§ Task to carry out:
Print out the data precisely as it appears here, with no pictures.

(Data items)

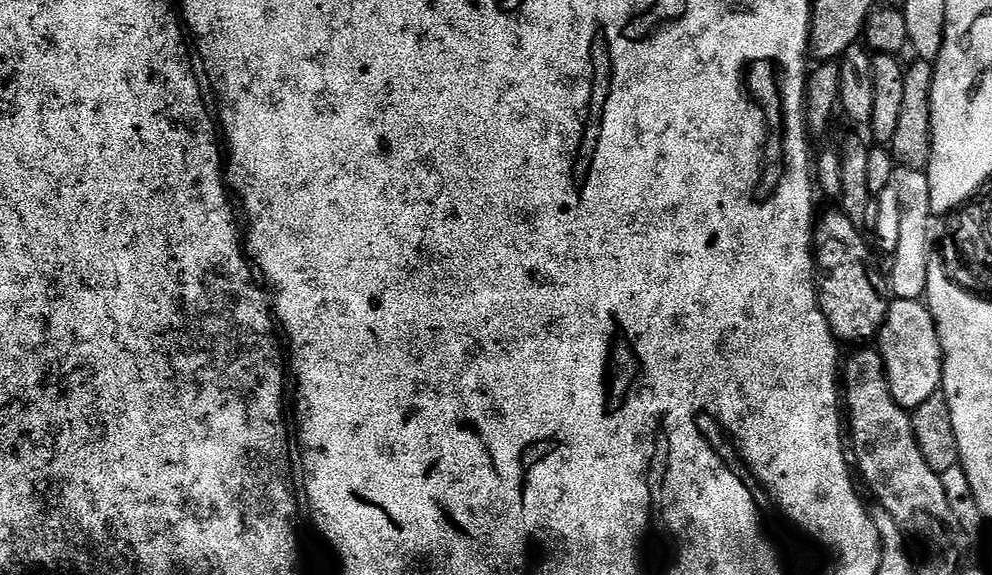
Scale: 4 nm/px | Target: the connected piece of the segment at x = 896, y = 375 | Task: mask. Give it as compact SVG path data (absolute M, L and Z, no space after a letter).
M893 299L888 306L884 324L880 327L878 351L888 375L890 394L898 406L914 410L926 398L941 391L944 379L944 351L936 329L936 319L920 300Z

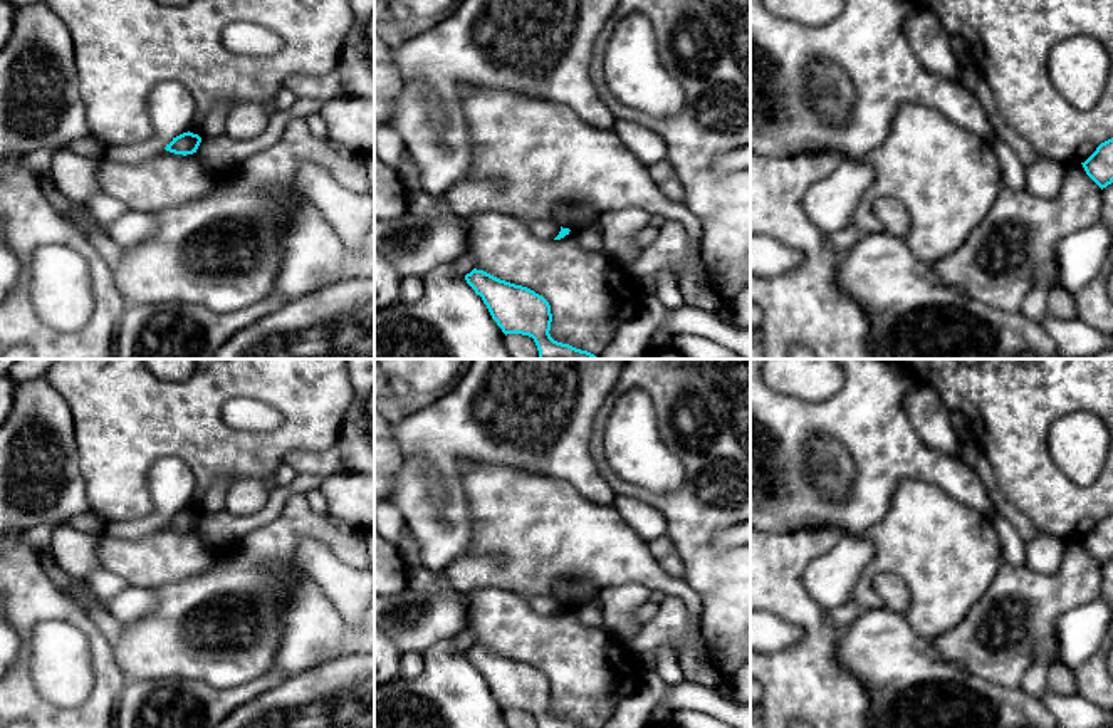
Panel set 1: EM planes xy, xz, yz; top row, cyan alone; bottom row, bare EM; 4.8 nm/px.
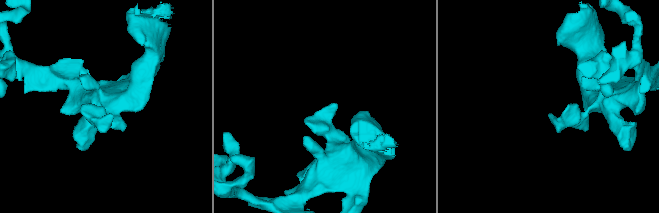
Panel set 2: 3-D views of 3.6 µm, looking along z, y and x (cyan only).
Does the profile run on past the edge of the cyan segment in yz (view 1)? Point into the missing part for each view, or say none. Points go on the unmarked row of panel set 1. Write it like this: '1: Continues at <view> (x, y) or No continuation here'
1: No continuation here

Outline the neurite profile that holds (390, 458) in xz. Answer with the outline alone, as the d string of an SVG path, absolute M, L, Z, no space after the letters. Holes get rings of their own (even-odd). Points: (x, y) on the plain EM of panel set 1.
M374 409L374 508L386 502L396 473L413 460L395 441L393 423Z

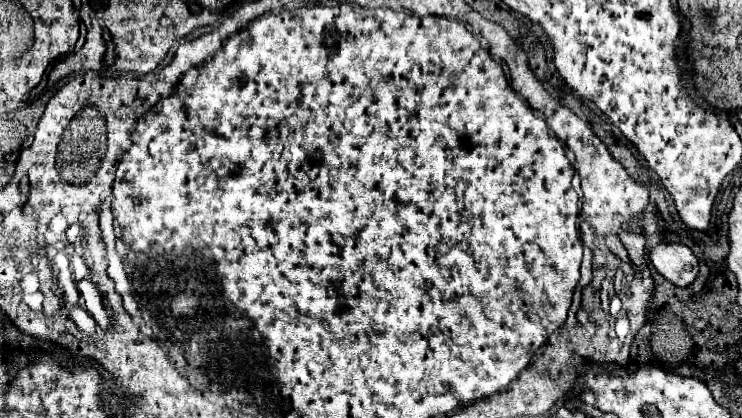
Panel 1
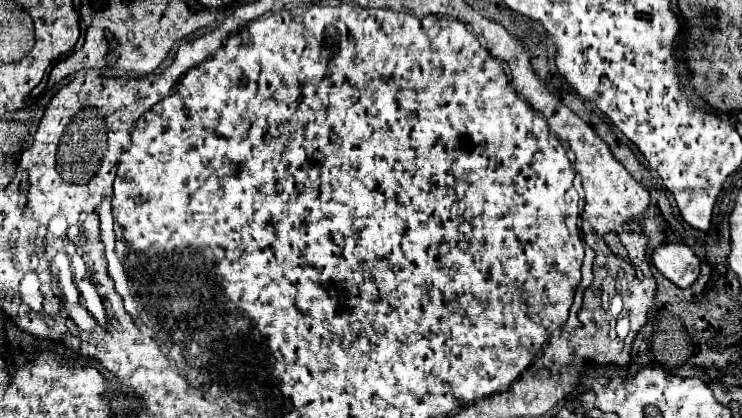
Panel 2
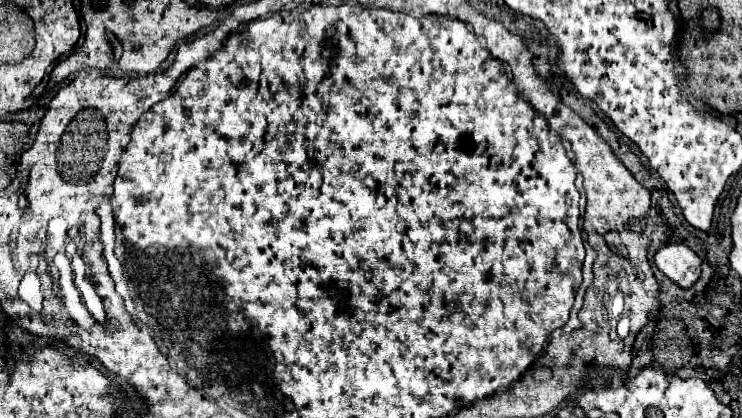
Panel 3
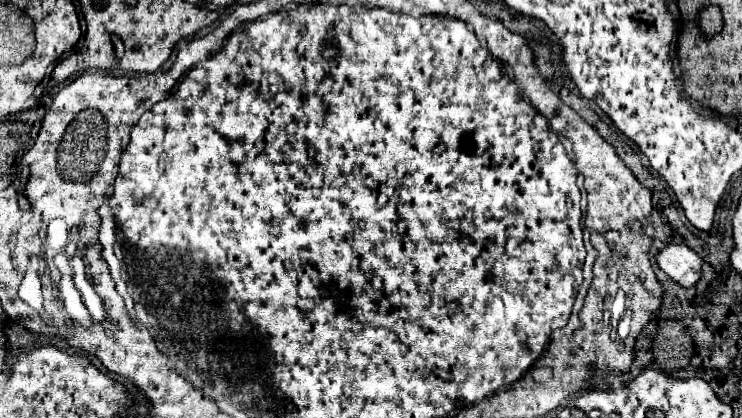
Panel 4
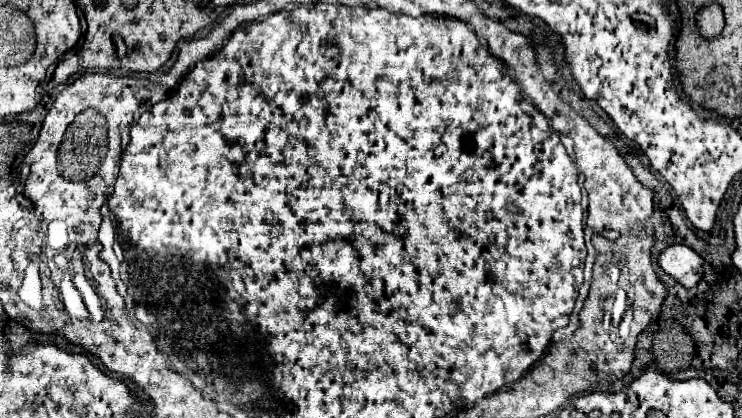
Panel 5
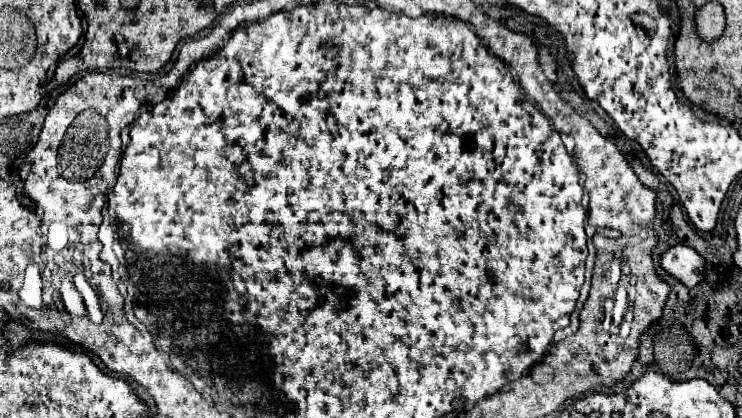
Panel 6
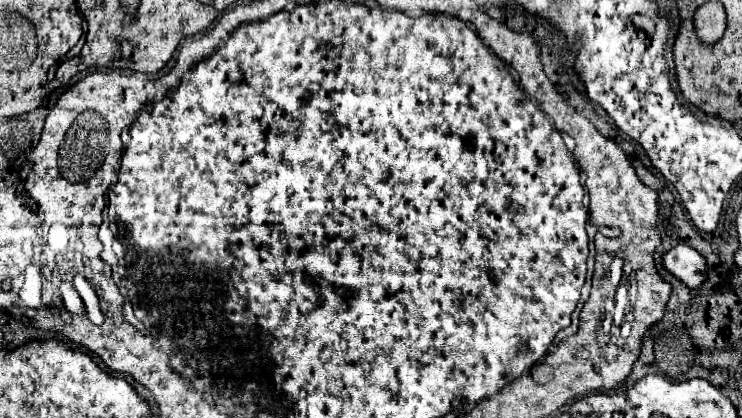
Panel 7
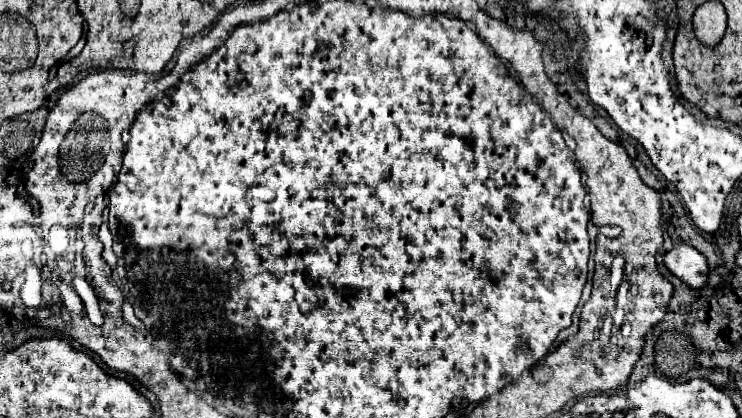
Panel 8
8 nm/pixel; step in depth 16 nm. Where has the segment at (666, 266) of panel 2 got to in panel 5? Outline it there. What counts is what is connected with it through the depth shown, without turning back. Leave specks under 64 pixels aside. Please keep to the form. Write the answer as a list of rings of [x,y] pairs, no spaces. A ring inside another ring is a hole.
[[[674,244],[666,248],[658,256],[658,262],[666,274],[670,274],[674,280],[678,280],[686,288],[692,288],[702,280],[704,260],[702,256],[698,256],[692,248],[684,244]]]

§ Response for this exercise:
Scale: 4 nm/px | Target: the connected piece of the segment at x = 896, y = 375 | Task: mask. Give it as compact SVG path data (absolute M, L and Z, no space after a letter).
M893 299L888 306L884 324L880 327L878 351L888 375L890 394L898 406L914 410L926 398L941 391L944 379L944 351L936 329L936 319L920 300Z

Panel set 1: EM planes xy, xz, yz; top row, cyan alone; bottom row, bare EM; 4.8 nm/px.
Panel set 2: 3-D views of 3.6 µm, looking along z, y and x (cyan only).
Does the profile run on past the edge of the cyan segment in yz (view 1)? Point into the missing part for each view, or say none. Points go on the unmarked row of panel set 1. Write it like this: '1: Continues at <view> (x, y) or No continuation here'
1: No continuation here

Outline the neurite profile that holds (390, 458) in xz. Answer with the outline alone, as the d string of an SVG path, absolute M, L, Z, no space after the letters. Holes get rings of their own (even-odd). Points: (x, y) on the plain EM of panel set 1.
M374 409L374 508L386 502L396 473L413 460L395 441L393 423Z

Panel 1
Panel 2
Panel 3
Panel 4
Panel 5
Panel 6
Panel 7
Panel 8
8 nm/pixel; step in depth 16 nm. Where has the segment at (666, 266) of panel 2 got to in panel 5? Outline it there. What counts is what is connected with it through the depth shown, without turning back. Leave specks under 64 pixels aside. Please keep to the form. Write the answer as a list of rings of [x,y] pairs, no spaces. A ring inside another ring is a hole.
[[[674,244],[666,248],[658,256],[658,262],[666,274],[670,274],[674,280],[678,280],[686,288],[692,288],[702,280],[704,260],[702,256],[698,256],[692,248],[684,244]]]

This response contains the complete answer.